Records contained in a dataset
============
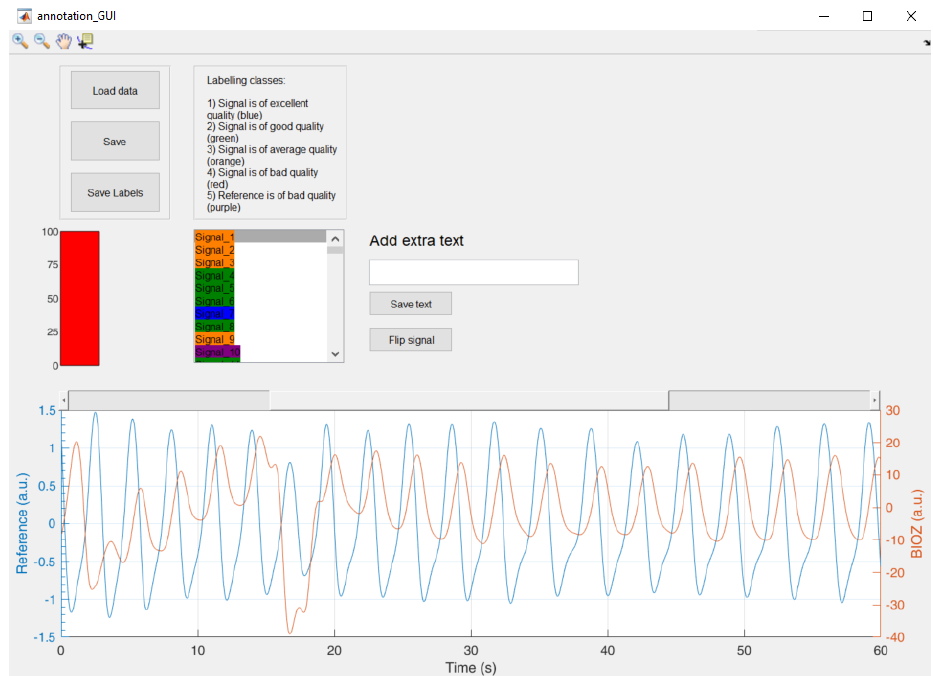
Figure A1. Graphical user interface for visualizing, commenting and labeling each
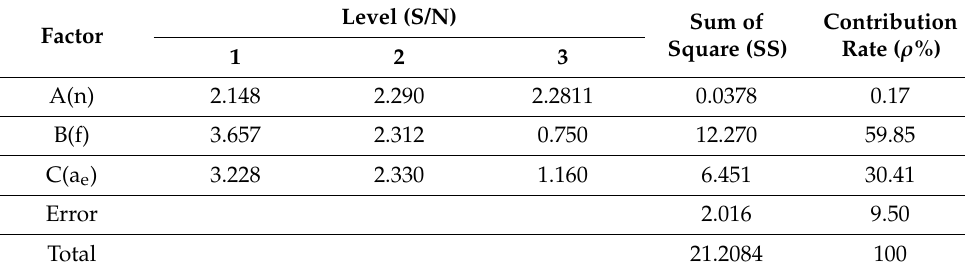
Table 4. Unassisted milling (Si 3 N 4 ) surface roughness variance analysis.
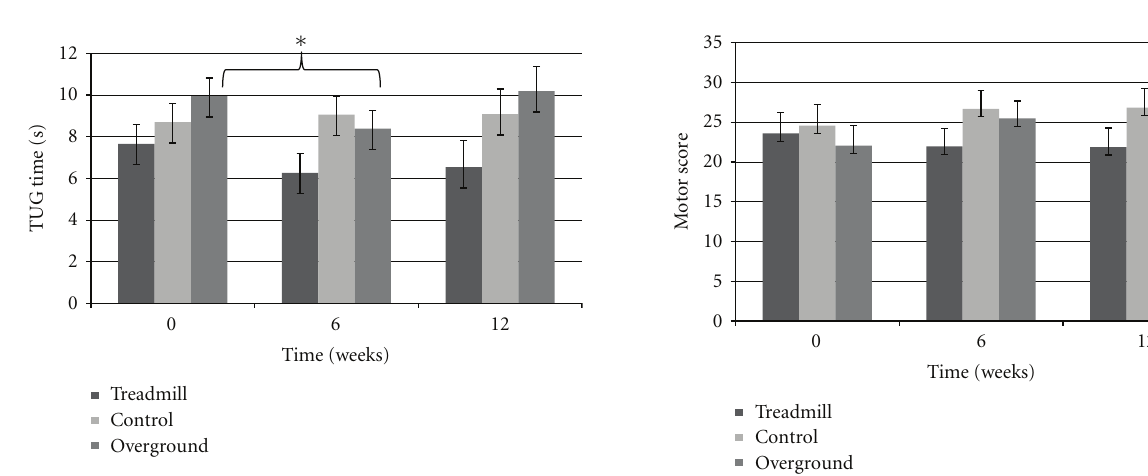
Figure 3: Examination of TUG times reveals a short-term main e ff ect in PD OG. Figure 4: Motor scores showed at trend in improving symptoms in the TG, while the OG and CG seem to worsen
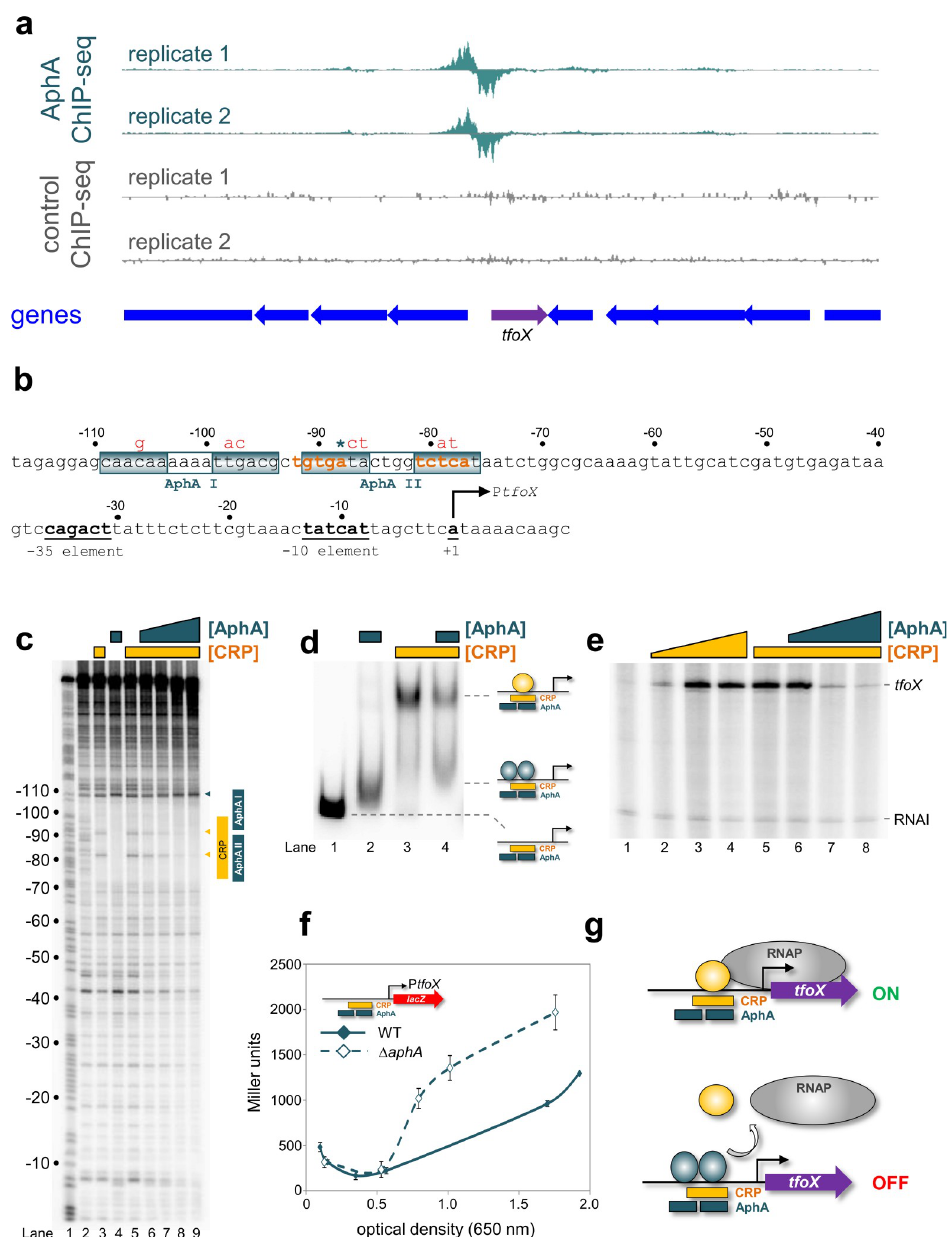
Fig 3. Repression of tfoX expression by AphA. (a) AphA binds at the tfoX locus in vivo . Genes are shown as block arrows. ChIP-seq coverage plots are shown for individual experimental replicates. Data for AphA are in teal and control profiles are grey. Signals above or below the horizontal line correspond to reads mapping to the top or bottom strand respectively. (b) DNA sequence of the tfoX regulatory region. The -35 and -10 elements are underlined and labelled, and the transcription start site is shown as a bent arrow. Distances are with respect to the tfoX transcription start site. The CRP binding site is orange and AphA sites are boxed. The ChIP-seq peak centre is denoted by an asterisk. Red bases above the sequence indicate mutations made to each AphA site. (c) Binding of AphA and CRP to overlapping sites at the tfoX promoter. The gel shows the result of DNase I footprinting experiment. The gel is calibrated with a Maxim/Gilbert ‘G+A’ ladder in lane 1. Protection of DNA from DNase I cleavage in the presence of 0.5 μ M CRP is shown in lane 3 and highlighted by the vertical yellow bar. Sites of DNAse I hypersensitivity due to CRP binding are indicated by yellow triangles. Protection from DNase I cleavage in the presence of 1.0 μ M AphA is shown in lane 4 and is highlighted by vertical teal bars. Increased DNase I cleavage induced by AphA is indicated by a teal triangle. In the presence of 0.5 μ M CRP, increasing concentrations of AphA result in the replacement of the CRP footprint with an AphA footprint (lanes 5–9, AphA concentrations: 0, 0.5 μ M, 1.0 μ M, 2.0 μ M, 3.0 μ M). (d)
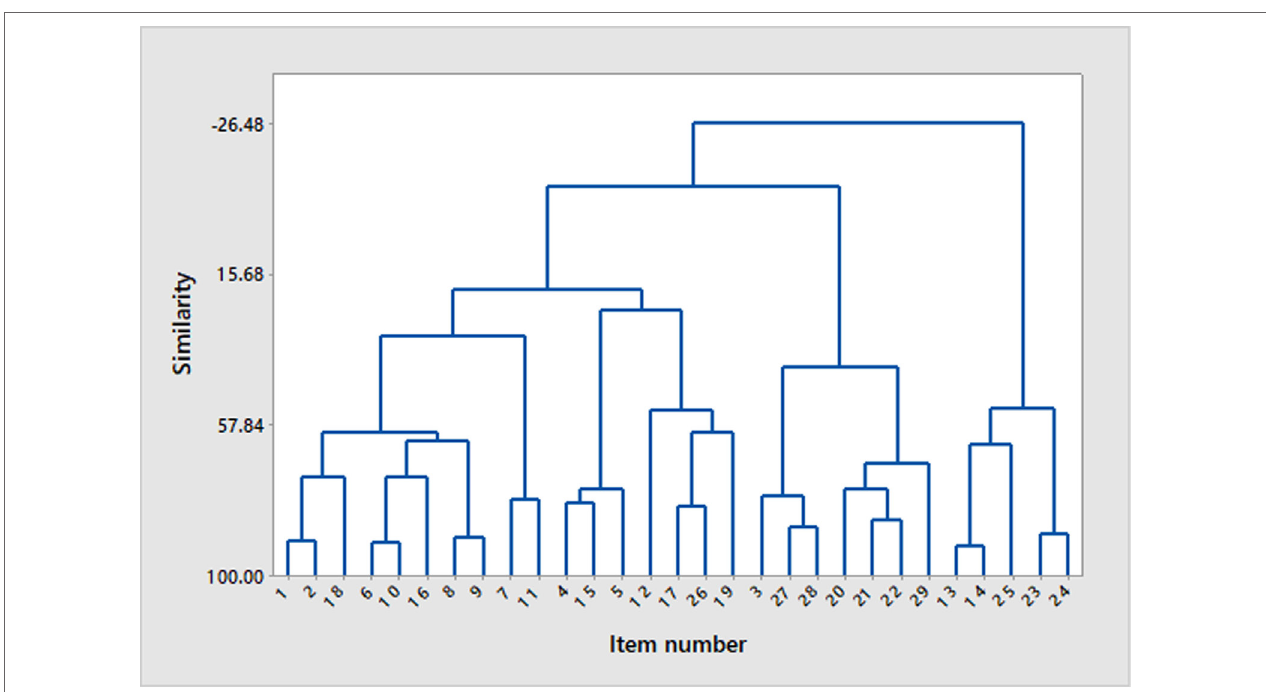
FigUre 1 | Dendrogram showing clustering of survey items on the basis of similarity in response score using Ward’s method of linkage. For details of item content, see Tables 2 and 3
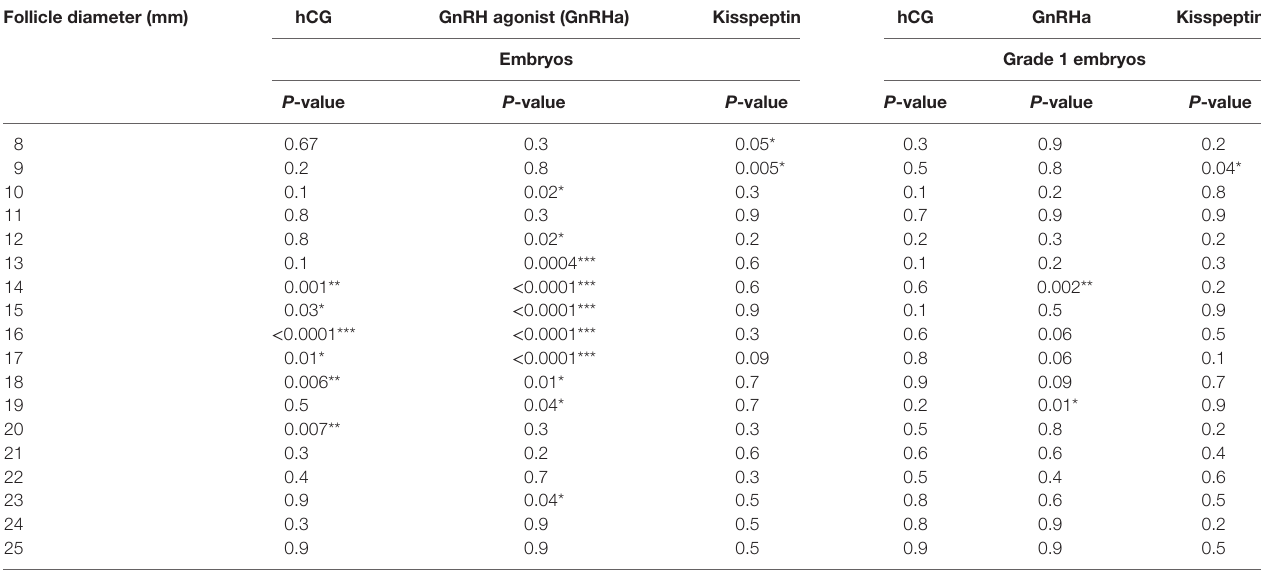
Table 4 | Generalized linear model—number of embryos and number of high grade embryos. Follicle diameter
============
Every entry above needs to be duplicated precisely, and none of the pictures should appear.

Figure A1. Graphical user interface for visualizing, commenting and labeling each
Table 4. Unassisted milling (Si 3 N 4 ) surface roughness variance analysis.
Figure 3: Examination of TUG times reveals a short-term main e ff ect in PD OG. Figure 4: Motor scores showed at trend in improving symptoms in the TG, while the OG and CG seem to worsen
Fig 3. Repression of tfoX expression by AphA. (a) AphA binds at the tfoX locus in vivo . Genes are shown as block arrows. ChIP-seq coverage plots are shown for individual experimental replicates. Data for AphA are in teal and control profiles are grey. Signals above or below the horizontal line correspond to reads mapping to the top or bottom strand respectively. (b) DNA sequence of the tfoX regulatory region. The -35 and -10 elements are underlined and labelled, and the transcription start site is shown as a bent arrow. Distances are with respect to the tfoX transcription start site. The CRP binding site is orange and AphA sites are boxed. The ChIP-seq peak centre is denoted by an asterisk. Red bases above the sequence indicate mutations made to each AphA site. (c) Binding of AphA and CRP to overlapping sites at the tfoX promoter. The gel shows the result of DNase I footprinting experiment. The gel is calibrated with a Maxim/Gilbert ‘G+A’ ladder in lane 1. Protection of DNA from DNase I cleavage in the presence of 0.5 μ M CRP is shown in lane 3 and highlighted by the vertical yellow bar. Sites of DNAse I hypersensitivity due to CRP binding are indicated by yellow triangles. Protection from DNase I cleavage in the presence of 1.0 μ M AphA is shown in lane 4 and is highlighted by vertical teal bars. Increased DNase I cleavage induced by AphA is indicated by a teal triangle. In the presence of 0.5 μ M CRP, increasing concentrations of AphA result in the replacement of the CRP footprint with an AphA footprint (lanes 5–9, AphA concentrations: 0, 0.5 μ M, 1.0 μ M, 2.0 μ M, 3.0 μ M). (d)
FigUre 1 | Dendrogram showing clustering of survey items on the basis of similarity in response score using Ward’s method of linkage. For details of item content, see Tables 2 and 3
Table 4 | Generalized linear model—number of embryos and number of high grade embryos. Follicle diameter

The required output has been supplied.